### What needs to be done
Check each line of the entries below for the string "units" and state how many lines have it, with no other text.

### Material to process
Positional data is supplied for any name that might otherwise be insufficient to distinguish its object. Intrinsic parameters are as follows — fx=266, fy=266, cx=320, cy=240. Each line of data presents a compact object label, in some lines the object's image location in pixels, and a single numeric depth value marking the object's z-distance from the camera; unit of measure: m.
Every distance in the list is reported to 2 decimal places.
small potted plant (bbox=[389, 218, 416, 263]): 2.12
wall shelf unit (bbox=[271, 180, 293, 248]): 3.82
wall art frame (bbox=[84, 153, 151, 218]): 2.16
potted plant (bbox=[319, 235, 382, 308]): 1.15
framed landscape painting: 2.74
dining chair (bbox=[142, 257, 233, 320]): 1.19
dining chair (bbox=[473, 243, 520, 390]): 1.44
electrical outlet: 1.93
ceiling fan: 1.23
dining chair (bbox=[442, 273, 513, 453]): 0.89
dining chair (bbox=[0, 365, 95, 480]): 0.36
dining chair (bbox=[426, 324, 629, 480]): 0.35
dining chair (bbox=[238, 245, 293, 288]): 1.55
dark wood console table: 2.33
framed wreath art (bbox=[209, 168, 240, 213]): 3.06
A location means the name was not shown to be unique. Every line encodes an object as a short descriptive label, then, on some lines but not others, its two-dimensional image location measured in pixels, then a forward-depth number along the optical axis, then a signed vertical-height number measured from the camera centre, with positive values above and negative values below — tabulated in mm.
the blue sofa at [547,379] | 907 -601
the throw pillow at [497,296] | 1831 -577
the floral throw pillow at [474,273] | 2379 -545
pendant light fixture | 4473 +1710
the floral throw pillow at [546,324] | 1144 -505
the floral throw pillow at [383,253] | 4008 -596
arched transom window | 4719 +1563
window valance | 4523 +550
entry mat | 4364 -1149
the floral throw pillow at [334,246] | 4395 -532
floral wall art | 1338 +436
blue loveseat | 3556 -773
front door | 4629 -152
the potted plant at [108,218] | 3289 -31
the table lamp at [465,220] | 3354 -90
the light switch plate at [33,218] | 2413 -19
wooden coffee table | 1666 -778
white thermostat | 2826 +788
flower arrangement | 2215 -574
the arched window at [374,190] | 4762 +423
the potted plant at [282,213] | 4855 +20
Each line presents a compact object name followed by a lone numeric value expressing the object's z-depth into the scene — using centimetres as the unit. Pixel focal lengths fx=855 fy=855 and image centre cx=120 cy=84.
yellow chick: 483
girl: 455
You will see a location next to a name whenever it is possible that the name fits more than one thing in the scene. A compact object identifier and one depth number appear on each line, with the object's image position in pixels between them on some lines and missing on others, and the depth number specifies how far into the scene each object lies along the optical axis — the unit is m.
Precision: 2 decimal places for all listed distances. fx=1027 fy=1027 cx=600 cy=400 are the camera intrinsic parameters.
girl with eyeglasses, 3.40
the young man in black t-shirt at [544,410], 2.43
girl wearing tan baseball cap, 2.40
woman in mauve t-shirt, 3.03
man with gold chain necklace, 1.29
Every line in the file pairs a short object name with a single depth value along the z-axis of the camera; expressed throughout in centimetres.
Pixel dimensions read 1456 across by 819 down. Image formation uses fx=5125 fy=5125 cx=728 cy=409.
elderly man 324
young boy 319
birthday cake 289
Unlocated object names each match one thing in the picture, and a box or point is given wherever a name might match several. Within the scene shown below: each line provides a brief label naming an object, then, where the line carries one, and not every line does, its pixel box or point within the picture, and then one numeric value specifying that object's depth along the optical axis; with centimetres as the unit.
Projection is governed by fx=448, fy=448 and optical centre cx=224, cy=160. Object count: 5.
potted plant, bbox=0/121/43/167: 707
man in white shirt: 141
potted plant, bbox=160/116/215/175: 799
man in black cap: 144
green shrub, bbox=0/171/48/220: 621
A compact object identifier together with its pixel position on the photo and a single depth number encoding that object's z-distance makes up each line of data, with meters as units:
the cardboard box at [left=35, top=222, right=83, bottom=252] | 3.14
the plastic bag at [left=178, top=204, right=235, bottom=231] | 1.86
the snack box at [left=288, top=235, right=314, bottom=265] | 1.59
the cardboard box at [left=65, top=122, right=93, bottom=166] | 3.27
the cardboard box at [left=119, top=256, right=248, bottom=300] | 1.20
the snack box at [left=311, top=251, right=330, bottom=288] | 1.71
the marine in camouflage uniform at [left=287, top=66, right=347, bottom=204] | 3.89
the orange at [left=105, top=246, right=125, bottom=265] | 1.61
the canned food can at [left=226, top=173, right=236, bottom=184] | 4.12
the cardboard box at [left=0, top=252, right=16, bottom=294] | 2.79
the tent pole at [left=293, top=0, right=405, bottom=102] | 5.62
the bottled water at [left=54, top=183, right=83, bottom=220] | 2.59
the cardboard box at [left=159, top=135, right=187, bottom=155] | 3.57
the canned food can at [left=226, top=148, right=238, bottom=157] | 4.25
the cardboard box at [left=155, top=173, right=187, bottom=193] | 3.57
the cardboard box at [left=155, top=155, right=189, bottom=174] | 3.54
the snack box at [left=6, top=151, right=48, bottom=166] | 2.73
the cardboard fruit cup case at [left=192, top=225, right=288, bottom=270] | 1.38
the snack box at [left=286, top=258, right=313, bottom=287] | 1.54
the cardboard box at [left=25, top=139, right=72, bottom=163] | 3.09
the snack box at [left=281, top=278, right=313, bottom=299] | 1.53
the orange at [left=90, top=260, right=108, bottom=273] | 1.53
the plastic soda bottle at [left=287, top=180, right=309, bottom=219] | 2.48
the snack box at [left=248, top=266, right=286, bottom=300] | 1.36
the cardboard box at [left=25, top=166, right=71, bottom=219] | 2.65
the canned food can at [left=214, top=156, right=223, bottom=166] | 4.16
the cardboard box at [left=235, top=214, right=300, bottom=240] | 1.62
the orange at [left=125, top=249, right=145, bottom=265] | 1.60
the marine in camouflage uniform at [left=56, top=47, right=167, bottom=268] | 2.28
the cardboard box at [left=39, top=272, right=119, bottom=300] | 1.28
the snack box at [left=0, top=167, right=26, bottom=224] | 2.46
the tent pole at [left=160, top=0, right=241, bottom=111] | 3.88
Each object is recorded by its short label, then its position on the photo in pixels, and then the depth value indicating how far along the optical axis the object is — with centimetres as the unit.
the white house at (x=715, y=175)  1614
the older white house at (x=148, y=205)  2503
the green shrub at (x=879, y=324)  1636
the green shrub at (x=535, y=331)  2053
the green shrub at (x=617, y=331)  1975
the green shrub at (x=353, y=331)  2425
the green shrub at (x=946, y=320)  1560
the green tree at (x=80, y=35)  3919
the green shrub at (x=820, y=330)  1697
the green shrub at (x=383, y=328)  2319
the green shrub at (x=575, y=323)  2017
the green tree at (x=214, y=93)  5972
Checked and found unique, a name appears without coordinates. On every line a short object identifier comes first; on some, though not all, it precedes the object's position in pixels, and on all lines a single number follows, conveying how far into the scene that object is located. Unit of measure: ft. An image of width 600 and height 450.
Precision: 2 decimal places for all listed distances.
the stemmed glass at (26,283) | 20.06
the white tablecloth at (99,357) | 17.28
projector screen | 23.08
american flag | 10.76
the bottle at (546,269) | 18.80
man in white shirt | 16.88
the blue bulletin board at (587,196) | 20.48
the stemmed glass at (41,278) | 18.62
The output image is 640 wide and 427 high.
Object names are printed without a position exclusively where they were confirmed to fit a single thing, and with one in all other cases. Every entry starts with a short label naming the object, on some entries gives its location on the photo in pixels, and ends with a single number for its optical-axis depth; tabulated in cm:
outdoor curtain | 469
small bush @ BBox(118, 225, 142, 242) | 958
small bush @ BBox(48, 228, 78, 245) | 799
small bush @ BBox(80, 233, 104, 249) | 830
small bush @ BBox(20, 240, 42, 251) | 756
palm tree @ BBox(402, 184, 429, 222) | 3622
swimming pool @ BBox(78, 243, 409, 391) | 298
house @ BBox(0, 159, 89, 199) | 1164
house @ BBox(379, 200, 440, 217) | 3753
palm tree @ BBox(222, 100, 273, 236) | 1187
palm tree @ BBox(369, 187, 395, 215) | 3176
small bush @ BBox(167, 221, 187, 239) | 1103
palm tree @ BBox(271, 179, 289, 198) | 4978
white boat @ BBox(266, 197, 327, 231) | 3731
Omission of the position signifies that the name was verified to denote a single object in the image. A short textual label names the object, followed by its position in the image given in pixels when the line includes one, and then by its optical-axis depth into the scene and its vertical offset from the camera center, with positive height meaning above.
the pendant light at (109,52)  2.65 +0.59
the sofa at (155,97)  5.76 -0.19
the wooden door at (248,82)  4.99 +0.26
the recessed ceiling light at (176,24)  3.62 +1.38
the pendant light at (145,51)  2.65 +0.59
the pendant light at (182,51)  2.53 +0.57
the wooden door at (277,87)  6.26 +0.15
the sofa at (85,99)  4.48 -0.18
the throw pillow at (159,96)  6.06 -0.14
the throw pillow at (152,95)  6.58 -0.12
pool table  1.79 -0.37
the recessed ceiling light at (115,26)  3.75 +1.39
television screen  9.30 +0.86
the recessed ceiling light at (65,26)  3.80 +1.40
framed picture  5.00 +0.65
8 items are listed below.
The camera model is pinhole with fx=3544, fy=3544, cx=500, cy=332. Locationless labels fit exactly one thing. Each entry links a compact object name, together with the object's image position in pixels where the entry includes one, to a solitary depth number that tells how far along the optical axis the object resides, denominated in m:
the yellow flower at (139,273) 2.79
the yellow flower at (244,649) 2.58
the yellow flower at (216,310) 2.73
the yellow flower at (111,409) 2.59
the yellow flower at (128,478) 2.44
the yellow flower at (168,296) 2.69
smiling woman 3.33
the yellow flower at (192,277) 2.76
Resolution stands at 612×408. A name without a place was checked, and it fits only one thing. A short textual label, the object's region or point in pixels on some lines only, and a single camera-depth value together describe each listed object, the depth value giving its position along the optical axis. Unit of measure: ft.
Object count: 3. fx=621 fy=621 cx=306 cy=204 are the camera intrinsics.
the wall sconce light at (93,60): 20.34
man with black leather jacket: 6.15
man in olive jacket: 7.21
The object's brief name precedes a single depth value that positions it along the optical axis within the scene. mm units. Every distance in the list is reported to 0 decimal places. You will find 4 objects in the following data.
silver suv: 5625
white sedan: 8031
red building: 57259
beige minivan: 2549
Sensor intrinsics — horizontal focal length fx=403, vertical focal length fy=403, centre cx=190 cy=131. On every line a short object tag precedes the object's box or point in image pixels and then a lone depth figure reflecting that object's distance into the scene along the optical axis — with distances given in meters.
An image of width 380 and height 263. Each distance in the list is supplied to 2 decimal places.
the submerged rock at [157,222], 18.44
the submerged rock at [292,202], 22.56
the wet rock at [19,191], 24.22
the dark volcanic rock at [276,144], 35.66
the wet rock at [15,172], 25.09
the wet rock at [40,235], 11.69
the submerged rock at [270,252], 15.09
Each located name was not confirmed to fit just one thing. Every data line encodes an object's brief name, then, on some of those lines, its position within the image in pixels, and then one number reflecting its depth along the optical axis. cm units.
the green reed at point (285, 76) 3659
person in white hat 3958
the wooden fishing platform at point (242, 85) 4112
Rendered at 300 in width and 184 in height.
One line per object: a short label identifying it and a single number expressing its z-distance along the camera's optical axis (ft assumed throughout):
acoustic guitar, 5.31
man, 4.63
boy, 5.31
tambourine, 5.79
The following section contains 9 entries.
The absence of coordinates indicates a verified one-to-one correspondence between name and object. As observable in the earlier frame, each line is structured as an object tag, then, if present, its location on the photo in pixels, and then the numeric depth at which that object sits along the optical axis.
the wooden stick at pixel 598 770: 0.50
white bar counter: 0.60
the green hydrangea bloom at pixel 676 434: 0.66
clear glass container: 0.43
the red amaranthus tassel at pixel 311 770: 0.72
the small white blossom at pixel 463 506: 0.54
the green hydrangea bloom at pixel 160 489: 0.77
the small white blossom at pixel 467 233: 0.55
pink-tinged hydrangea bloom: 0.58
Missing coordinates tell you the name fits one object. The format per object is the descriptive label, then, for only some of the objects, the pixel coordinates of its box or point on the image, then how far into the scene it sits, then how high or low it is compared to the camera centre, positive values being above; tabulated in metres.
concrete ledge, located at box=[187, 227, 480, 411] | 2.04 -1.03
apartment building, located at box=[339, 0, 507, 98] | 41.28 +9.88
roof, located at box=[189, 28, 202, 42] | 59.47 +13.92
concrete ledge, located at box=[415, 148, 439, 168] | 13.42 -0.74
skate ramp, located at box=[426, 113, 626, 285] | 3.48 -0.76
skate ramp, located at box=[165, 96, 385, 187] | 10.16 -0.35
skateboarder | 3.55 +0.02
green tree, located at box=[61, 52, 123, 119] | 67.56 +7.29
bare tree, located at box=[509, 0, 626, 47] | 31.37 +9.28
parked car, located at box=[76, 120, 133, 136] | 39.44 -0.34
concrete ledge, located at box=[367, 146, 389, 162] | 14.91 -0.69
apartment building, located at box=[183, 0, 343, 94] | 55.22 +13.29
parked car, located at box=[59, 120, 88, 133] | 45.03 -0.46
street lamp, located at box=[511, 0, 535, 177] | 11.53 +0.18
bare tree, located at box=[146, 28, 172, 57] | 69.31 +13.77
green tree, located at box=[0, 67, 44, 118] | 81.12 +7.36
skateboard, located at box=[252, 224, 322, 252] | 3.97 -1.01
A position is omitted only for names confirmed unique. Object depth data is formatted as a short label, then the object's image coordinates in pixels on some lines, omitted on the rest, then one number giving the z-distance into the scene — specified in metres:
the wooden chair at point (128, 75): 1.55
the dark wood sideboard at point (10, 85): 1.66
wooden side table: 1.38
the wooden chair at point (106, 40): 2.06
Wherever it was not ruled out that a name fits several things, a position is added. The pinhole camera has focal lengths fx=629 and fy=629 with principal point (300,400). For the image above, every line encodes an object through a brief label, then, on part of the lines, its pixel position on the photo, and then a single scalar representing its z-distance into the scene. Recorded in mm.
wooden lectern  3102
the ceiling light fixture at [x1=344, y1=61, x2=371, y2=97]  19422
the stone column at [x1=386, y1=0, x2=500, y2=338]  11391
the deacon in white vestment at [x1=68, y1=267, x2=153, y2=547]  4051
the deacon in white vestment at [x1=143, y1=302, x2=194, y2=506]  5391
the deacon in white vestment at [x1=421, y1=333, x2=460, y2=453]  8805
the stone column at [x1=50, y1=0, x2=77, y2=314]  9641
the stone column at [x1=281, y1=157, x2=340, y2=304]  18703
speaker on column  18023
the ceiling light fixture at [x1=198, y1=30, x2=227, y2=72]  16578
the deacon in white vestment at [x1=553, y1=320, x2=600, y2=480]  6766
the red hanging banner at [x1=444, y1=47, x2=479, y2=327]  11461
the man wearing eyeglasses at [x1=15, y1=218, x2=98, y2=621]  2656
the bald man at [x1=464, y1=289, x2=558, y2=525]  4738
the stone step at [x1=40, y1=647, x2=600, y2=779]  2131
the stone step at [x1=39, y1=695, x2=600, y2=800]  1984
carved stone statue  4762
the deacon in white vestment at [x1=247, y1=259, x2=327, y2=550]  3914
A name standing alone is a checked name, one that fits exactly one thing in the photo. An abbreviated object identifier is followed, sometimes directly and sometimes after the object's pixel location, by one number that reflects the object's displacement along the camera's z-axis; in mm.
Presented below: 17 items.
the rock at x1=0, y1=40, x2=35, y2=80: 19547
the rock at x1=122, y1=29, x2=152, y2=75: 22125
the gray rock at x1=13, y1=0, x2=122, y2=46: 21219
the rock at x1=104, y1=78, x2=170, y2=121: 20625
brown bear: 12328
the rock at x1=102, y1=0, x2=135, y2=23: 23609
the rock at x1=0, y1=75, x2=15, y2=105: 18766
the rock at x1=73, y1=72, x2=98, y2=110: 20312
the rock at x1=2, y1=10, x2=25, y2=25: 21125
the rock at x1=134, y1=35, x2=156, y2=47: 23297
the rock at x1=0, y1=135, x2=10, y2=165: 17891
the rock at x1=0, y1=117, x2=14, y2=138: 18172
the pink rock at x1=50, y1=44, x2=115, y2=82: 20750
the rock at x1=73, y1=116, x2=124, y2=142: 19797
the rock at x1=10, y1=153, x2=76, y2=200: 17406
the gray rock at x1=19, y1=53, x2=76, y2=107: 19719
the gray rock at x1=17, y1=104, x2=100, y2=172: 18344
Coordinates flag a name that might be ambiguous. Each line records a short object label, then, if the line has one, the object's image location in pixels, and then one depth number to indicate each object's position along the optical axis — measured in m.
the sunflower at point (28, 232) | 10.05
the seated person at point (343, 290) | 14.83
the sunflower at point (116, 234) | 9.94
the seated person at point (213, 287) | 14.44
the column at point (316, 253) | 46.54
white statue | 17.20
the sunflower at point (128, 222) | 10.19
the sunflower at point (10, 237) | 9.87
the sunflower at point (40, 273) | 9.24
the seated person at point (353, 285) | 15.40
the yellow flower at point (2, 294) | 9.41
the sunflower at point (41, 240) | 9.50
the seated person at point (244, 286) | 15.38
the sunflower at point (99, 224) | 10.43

### Exercise solution
3